WASHINGTON (Reuters) - NASA scientists have identified the smallest black hole ever found -- less than four times the mass of our sun and about the size of a large city.
But the mini-black hole, dubbed J1650, could still stretch a person into a "strand of spaghetti" with its pull, the researchers told a meeting in Los Angeles.
"This black hole is really pushing the limits. For many years astronomers have wanted to know the smallest possible size of a black hole, and this little guy is a big step toward answering that question," Nikolai Shaposhnikov of NASA's Goddard Space Flight Center in Greenbelt, Maryland, said in a statement.
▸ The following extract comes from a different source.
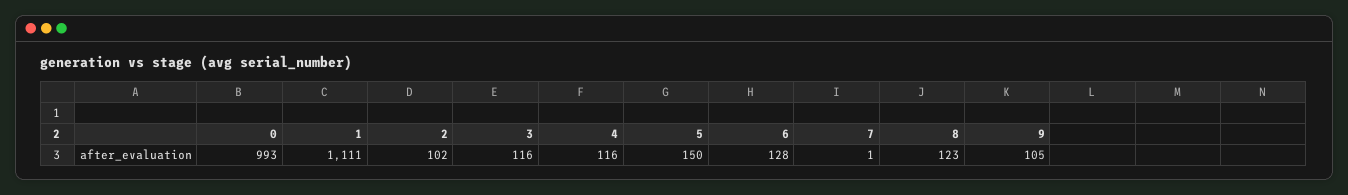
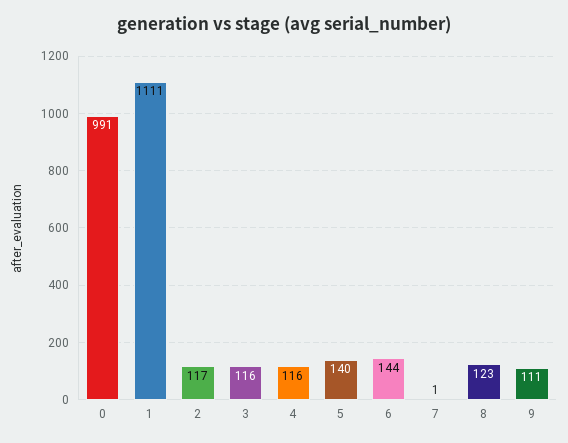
0: 993 -> 991
2: 102 -> 117
5: 150 -> 140
6: 128 -> 144
9: 105 -> 111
It would likely be stronger than bigger black holes found at the centers of galaxies. Shaposhnikov said if someone ventured too close to J1650, its gravity would "stretch your body into a strand of spaghetti."
Like other black holes, it was formed by a star that ran out of fuel and shut down, collapsing due to its own gravity.
Shaposhnikov and his Goddard colleague Lev Titarchuk used NASA's Rossi X-ray Timing Explorer satellite and a new method to estimate the size of the black hole, found in a system in the southern constellation Ara, in our own Milky Way Galaxy.
It measures the oscillation of hot gas piling up near the black hole as it sucks in matter, they told a meeting in Los Angeles of the American Astronomical Society High-Energy Astrophysics Division.
The new black hole has a mass of 3.8 Suns and would be about 15 miles across, they estimate. "This makes the black hole one of the smallest objects ever discovered outside our solar system," Shaposhnikov said.
The smallest black hole previously identified was GRO 1655-40, with a mass of about 6.3 Suns.
"Amazingly, equations from Albert Einstein predict that a black hole with 3.8 times the mass of our Sun would be only 15 miles across -- the size of a city," NASA said in a statement.
A collapsing star that was much smaller than J1650 would likely form a neutron star and not a black hole, the researchers said.